[Excerpt Boundary: Start]
We won't get into the conversation: we don't want to offend anyone's sensibilities. After our visit, poking around on the Internet, we find out from the website of one of the local newspapers that Mrs Olga grew up in Crimea and is proud to be Russian. Convinced, of course, that Crimea can only depend on Moscow.
Never wage war on food, not even with words. Least of all with marketing.
The cereals, the naval blockade, and the 'Ukraine' granary, much desired even by Nazi Germany. No, it is better not to go into this tangled secular history. But on one thing we can agree, each with his own experiences: food unites, not divides. Food should never be used for war, propaganda or to send political messages.
Even our 'Eis moskauer Art' ice cream fell victim to the zeal of those who always want to 'send a message': a bit like streets being renamed, stuccoes and statues removed, the ice cream brick also fell victim to damnatio memoriae.
The renaming frenzy begins in March 2022 in the Czech Republic, where Moscow-style ice cream is still a bestseller, from city kiosks to motorway service stations: you can find it everywhere, even more so than in East Germany. Here, one of the largest local producers has renamed it 'Ukrainian ice cream', Ukrainer Eis. The haste to change the name of the ice cream was such that even an ex post label was applied to the ice creams already produced, to cover the original name.
In July 2022, Edeka, Germany's largest retail supermarket chain, takes over. Their 'Gut und Günstig' (Good and Convenient) ice cream, sold under the name 'Ice Sandwich Moskauer Art' is renamed (temporarily) to 'Kiewer Art'.
But criticism came from all sides, especially on Twitter. Not from pro-Moscow groups, but from people who find the initiative excessive, misplaced and even poorly executed. Respect would involve, for example, spelling Kyiv (as the Ukrainian language dictates) and not Kiev (in the Russian way).
[Excerpt Boundary: End]
[Supplied data Boundary: Start]
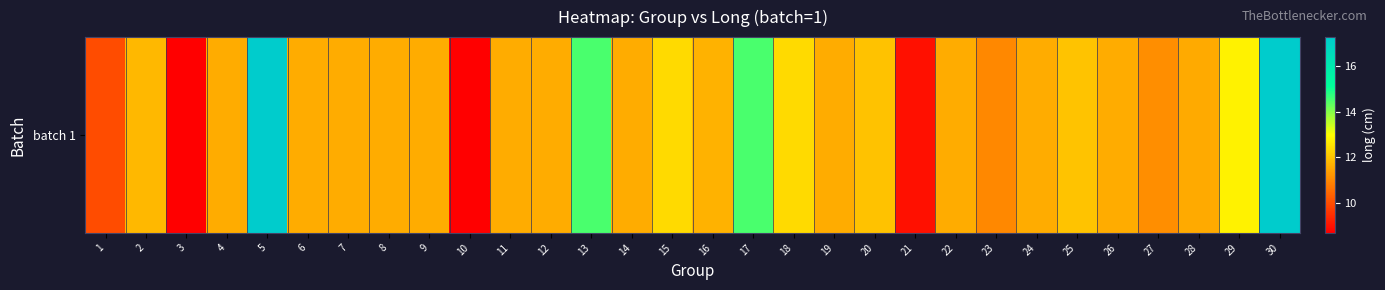

Between 22 and 28, which is larger?

22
[Supplied data Boundary: End]
### Task requirements
Transcribe the passage of the ice cream excerpt from "Even our 'Eis" to "to damnatio memoriae.".

### Final answer
Even our 'Eis moskauer Art' ice cream fell victim to the zeal of those who always want to 'send a message': a bit like streets being renamed, stuccoes and statues removed, the ice cream brick also fell victim to damnatio memoriae.